单图像多边界框提示（正例前景与负例背景控制）

此示例结合使用一个正例框和一个负例框。正例框突出想要分割的区域，负例框告知模型忽略附近区域。

kitchen_url = "http://images.cocodataset.org/val2017/000000136466.jpg"
kitchen_image = Image.open(
    requests.get(kitchen_url, stream=True).raw
).convert("RGB")

box1_xyxy = [59, 144, 76, 163]  # 刻度盘
box2_xyxy = [87, 148, 104, 159] # 按钮

input_boxes = [[box1_xyxy, box2_xyxy]]
input_boxes_labels = [[1, 0]]  # 1 = 正例， 0 = 负例

inputs = processor(
    images=kitchen_image,
    input_boxes=input_boxes,
    input_boxes_labels=input_boxes_labels,
    return_tensors="pt"
).to(device)

with torch.no_grad():
    outputs = model(**inputs)

results = processor.post_process_instance_segmentation(
    outputs,
    threshold=0.5,
    mask_threshold=0.5,
    target_sizes=inputs["original_sizes"].tolist()
)[0]

print(f"找到 {len(results['masks'])} 个对象")

输出:

找到 6 个对象

结合文本与视觉提示进行选择性分割

此示例同时使用两种提示类型：文本提示 "handle" 和负例边界框以排除烤箱把手区域。

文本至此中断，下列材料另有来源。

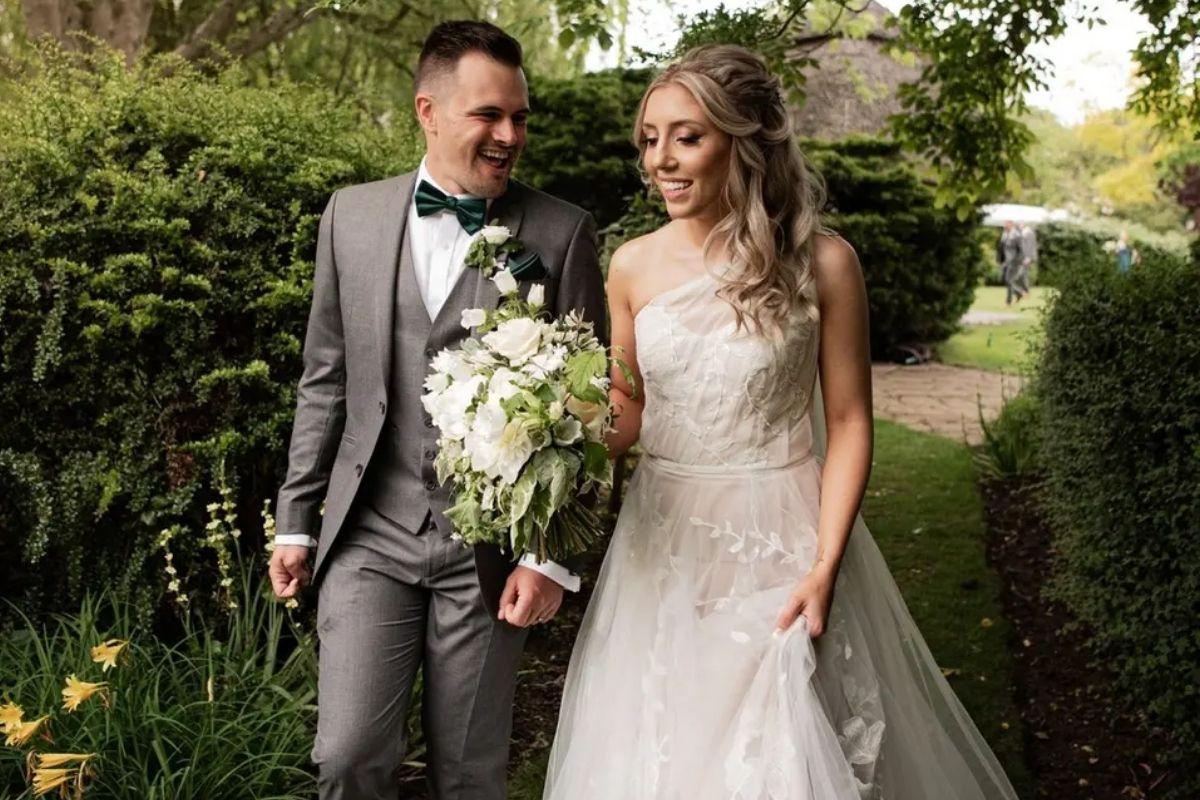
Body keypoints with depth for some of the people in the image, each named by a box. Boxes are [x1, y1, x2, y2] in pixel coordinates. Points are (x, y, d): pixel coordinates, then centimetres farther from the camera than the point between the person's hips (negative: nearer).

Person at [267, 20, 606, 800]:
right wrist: (295, 520, 10)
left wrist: (554, 555, -8)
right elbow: (325, 381, 10)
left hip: (493, 548, -1)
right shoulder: (351, 214, 4)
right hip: (370, 536, 2)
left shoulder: (562, 232, -4)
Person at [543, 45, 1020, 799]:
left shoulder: (822, 262, -9)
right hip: (663, 545, 3)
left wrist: (824, 569, -13)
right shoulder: (634, 266, 0)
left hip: (780, 546, -3)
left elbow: (848, 424, -6)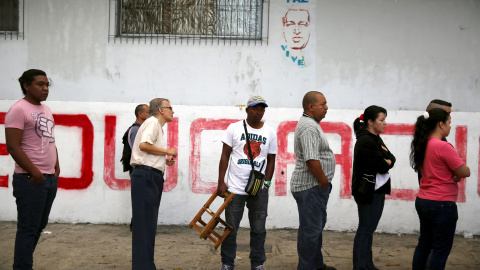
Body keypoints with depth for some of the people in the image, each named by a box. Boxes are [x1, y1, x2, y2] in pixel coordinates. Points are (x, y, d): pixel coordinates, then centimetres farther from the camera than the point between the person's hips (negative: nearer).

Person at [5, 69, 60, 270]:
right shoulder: (19, 109, -11)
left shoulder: (46, 110, 16)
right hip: (31, 179, -9)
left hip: (50, 178, 9)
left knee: (39, 226, 13)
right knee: (28, 228, -4)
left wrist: (56, 167, 13)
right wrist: (33, 172, -19)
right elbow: (13, 146, -17)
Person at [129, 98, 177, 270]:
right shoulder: (153, 122, -6)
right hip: (146, 176, -10)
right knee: (144, 223, -10)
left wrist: (165, 161, 11)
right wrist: (167, 151, -10)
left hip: (151, 178, 10)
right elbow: (144, 145, -22)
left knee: (148, 224, 12)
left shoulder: (158, 126, 24)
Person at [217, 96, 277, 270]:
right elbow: (225, 156, 1)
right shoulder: (234, 128, 1)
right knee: (230, 229, 5)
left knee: (259, 229, 6)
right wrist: (221, 182, -4)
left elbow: (271, 160, 10)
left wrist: (267, 183, 1)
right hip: (235, 188, -1)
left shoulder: (270, 133, 6)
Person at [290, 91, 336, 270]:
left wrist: (324, 182, 18)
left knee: (317, 225, 21)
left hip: (315, 186, 11)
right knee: (310, 229, -3)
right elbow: (311, 160, -28)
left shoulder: (311, 124, 16)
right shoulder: (309, 127, -20)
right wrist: (324, 182, -17)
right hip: (310, 187, -11)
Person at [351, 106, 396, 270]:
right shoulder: (365, 141, -18)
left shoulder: (376, 139, 13)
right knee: (365, 229, -3)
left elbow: (391, 159, 9)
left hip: (377, 190, 9)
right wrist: (386, 162, 0)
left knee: (369, 229, 14)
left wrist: (386, 161, -11)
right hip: (367, 190, -9)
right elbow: (382, 166, -19)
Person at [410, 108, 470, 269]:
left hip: (422, 201, 9)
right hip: (442, 204, -9)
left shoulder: (422, 145, 7)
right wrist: (457, 172, 6)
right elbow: (465, 172, -15)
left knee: (424, 244, 17)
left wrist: (454, 175, -1)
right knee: (441, 250, 0)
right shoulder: (443, 147, -19)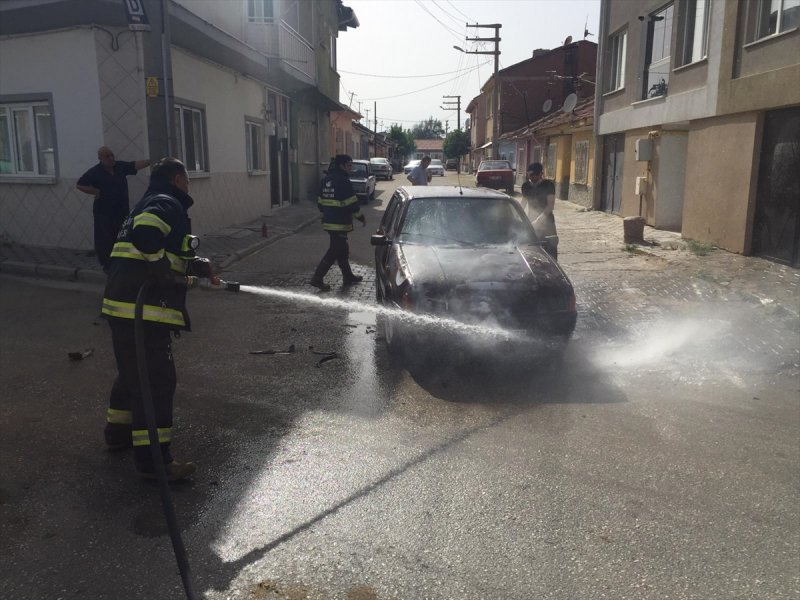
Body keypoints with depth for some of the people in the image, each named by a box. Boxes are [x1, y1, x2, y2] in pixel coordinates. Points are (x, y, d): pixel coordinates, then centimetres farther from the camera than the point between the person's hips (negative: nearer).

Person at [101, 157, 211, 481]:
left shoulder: (149, 204, 23)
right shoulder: (168, 204, -9)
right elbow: (145, 236, -28)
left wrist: (191, 264, 17)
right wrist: (167, 272, -18)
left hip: (122, 305, 11)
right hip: (144, 310, -10)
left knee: (132, 371, 25)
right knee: (157, 380, -6)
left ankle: (118, 430, 41)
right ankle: (152, 458, -1)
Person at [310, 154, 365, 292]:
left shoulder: (326, 179, 12)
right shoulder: (343, 181, -15)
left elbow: (320, 201, 17)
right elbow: (352, 203, -16)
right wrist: (361, 217, -5)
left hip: (328, 222, 10)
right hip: (339, 223, -9)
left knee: (342, 249, 18)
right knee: (334, 251, -5)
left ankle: (348, 276, 28)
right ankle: (317, 278, -6)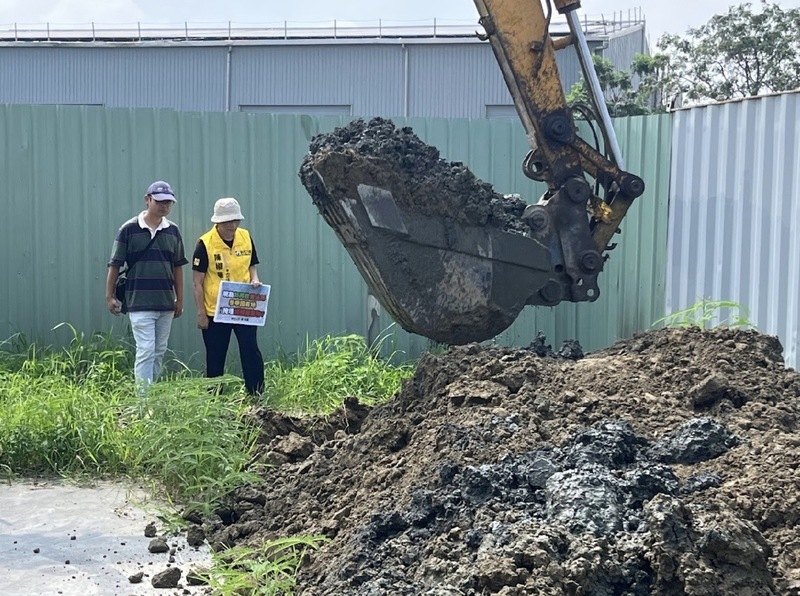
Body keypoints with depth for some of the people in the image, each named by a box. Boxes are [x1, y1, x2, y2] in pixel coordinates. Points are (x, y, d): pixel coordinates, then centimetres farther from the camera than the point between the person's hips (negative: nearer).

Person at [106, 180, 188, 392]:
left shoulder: (172, 231, 8)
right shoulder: (129, 229, -5)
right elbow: (115, 265, -1)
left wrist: (179, 299, 11)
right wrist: (110, 296, -2)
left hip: (166, 303, 5)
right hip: (139, 303, -5)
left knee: (159, 352, 10)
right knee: (146, 351, -10)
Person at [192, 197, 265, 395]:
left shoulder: (246, 238, 2)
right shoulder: (205, 244, -10)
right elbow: (197, 283, -7)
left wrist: (255, 281, -7)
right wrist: (201, 313, -9)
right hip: (215, 311, -2)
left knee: (251, 351, -4)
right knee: (215, 359, 8)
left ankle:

kitchen_url = "http://images.cocodataset.org/val2017/000000136466.jpg"
kitchen_image = Image.open(
    requests.get(kitchen_url, stream=True).raw
).convert("RGB")

# 分割 "handle"，但使用负例框排除烤箱把手
text = "handle"
# 覆盖烤箱把手区域的负例框 (xyxy): [40, 183, 318, 204]
oven_handle_box = [40, 183, 318, 204]
input_boxes = [[oven_handle_box]]

inputs = processor(
    images=kitchen_image,
    text="handle",
    input_boxes=[[oven_handle_box]],
    input_boxes_labels=[[0]],  # 负例框
    return_tensors="pt"
).to(device)

with torch.no_grad():
    outputs = model(**inputs)

results = processor.post_process_instance_segmentation(
    outputs,
    threshold=0.5,
    mask_threshold=0.5,
    target_sizes=inputs["original_sizes"].tolist()
)[0]

print(f"找到 {len(results['masks'])} 个对象")

输出:

找到 3 个对象

跨两张图像的批量混合提示分割

此示例演示了SAM 3如何在一个批次中处理多种提示类型。第一张图像接收文本提示 ("laptop")，第二张图像接收视觉提示（正例边界框）。

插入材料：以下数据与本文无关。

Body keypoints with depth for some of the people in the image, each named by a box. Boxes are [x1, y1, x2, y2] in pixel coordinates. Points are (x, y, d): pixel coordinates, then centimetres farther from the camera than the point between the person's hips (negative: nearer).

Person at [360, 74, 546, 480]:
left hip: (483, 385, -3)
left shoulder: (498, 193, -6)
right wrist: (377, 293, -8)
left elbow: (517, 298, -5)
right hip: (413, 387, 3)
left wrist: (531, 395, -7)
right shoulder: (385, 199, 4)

# 复用之前的 images 列表，包含 cat 和 kitchen 图像
# images = [cat_image, kitchen_image]
text = ["laptop", None]
box2_xyxy = [59, 144, 76, 163] # 复用刻度盘框
input_boxes = [None, [box2_xyxy]]
input_boxes_labels = [None, [1]]

inputs = processor(
    images=images,
    text=text,
    input_boxes=input_boxes,
    input_boxes_labels=input_boxes_labels,
    return_tensors="pt"
).to(device)

with torch.no_grad():
    outputs = model(**inputs)

results = processor.post_process_instance_segmentation(
    outputs,
    threshold=0.5,
    mask_threshold=0.5,
    target_sizes=inputs["original_sizes"].tolist()
)

# 结果 [0] 对应文本提示，结果 [1] 对应边界框提示

基于边界框优化的交互式分割

此示例将分割变为完全交互式的工作流程。通过UI小组件直接在图像上绘制边界框。绘制的每个框成为SAM 3的提示信号：绿色（正例）框标识想要分割的区域，红色（负例）框排除模型应忽略的区域。

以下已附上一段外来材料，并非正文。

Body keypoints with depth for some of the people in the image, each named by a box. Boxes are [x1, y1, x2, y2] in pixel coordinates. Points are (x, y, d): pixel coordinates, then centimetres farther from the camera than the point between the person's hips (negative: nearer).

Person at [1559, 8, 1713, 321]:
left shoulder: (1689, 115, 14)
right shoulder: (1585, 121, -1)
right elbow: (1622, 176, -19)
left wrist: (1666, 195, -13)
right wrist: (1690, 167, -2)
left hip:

output.enable_custom_widget_manager()

# 加载图像
url = "http://images.cocodataset.org/val2017/000000136466.jpg"
image = Image.open(requests.get(url, stream=True).raw).convert("RGB")

# 转换为base64
def pil_to_base64(img):
    buffer = io.BytesIO()
    img.save(buffer, format="PNG")
    return "data:image/png;base64," + base64.b64encode(buffer.getvalue()).decode()

# 创建小组件
widget = BBoxWidget(
    image=pil_to_base64(image),
    classes=["positive", "negative"]
)

display(widget)

绘制框后，需要将小组件数据转换为SAM 3可用的格式。

def widget_to_sam_boxes(widget):
    boxes = []
    labels = []

    for ann in widget.bboxes:
        x = int(ann["x"])
        y = int(ann["y"])
        w = int(ann["width"])
        h = int(ann["height"])

        x1 = x
        y1 = y
        x2 = x + w
        y2 = y + h

        label = ann.get("label") or ann.get("class")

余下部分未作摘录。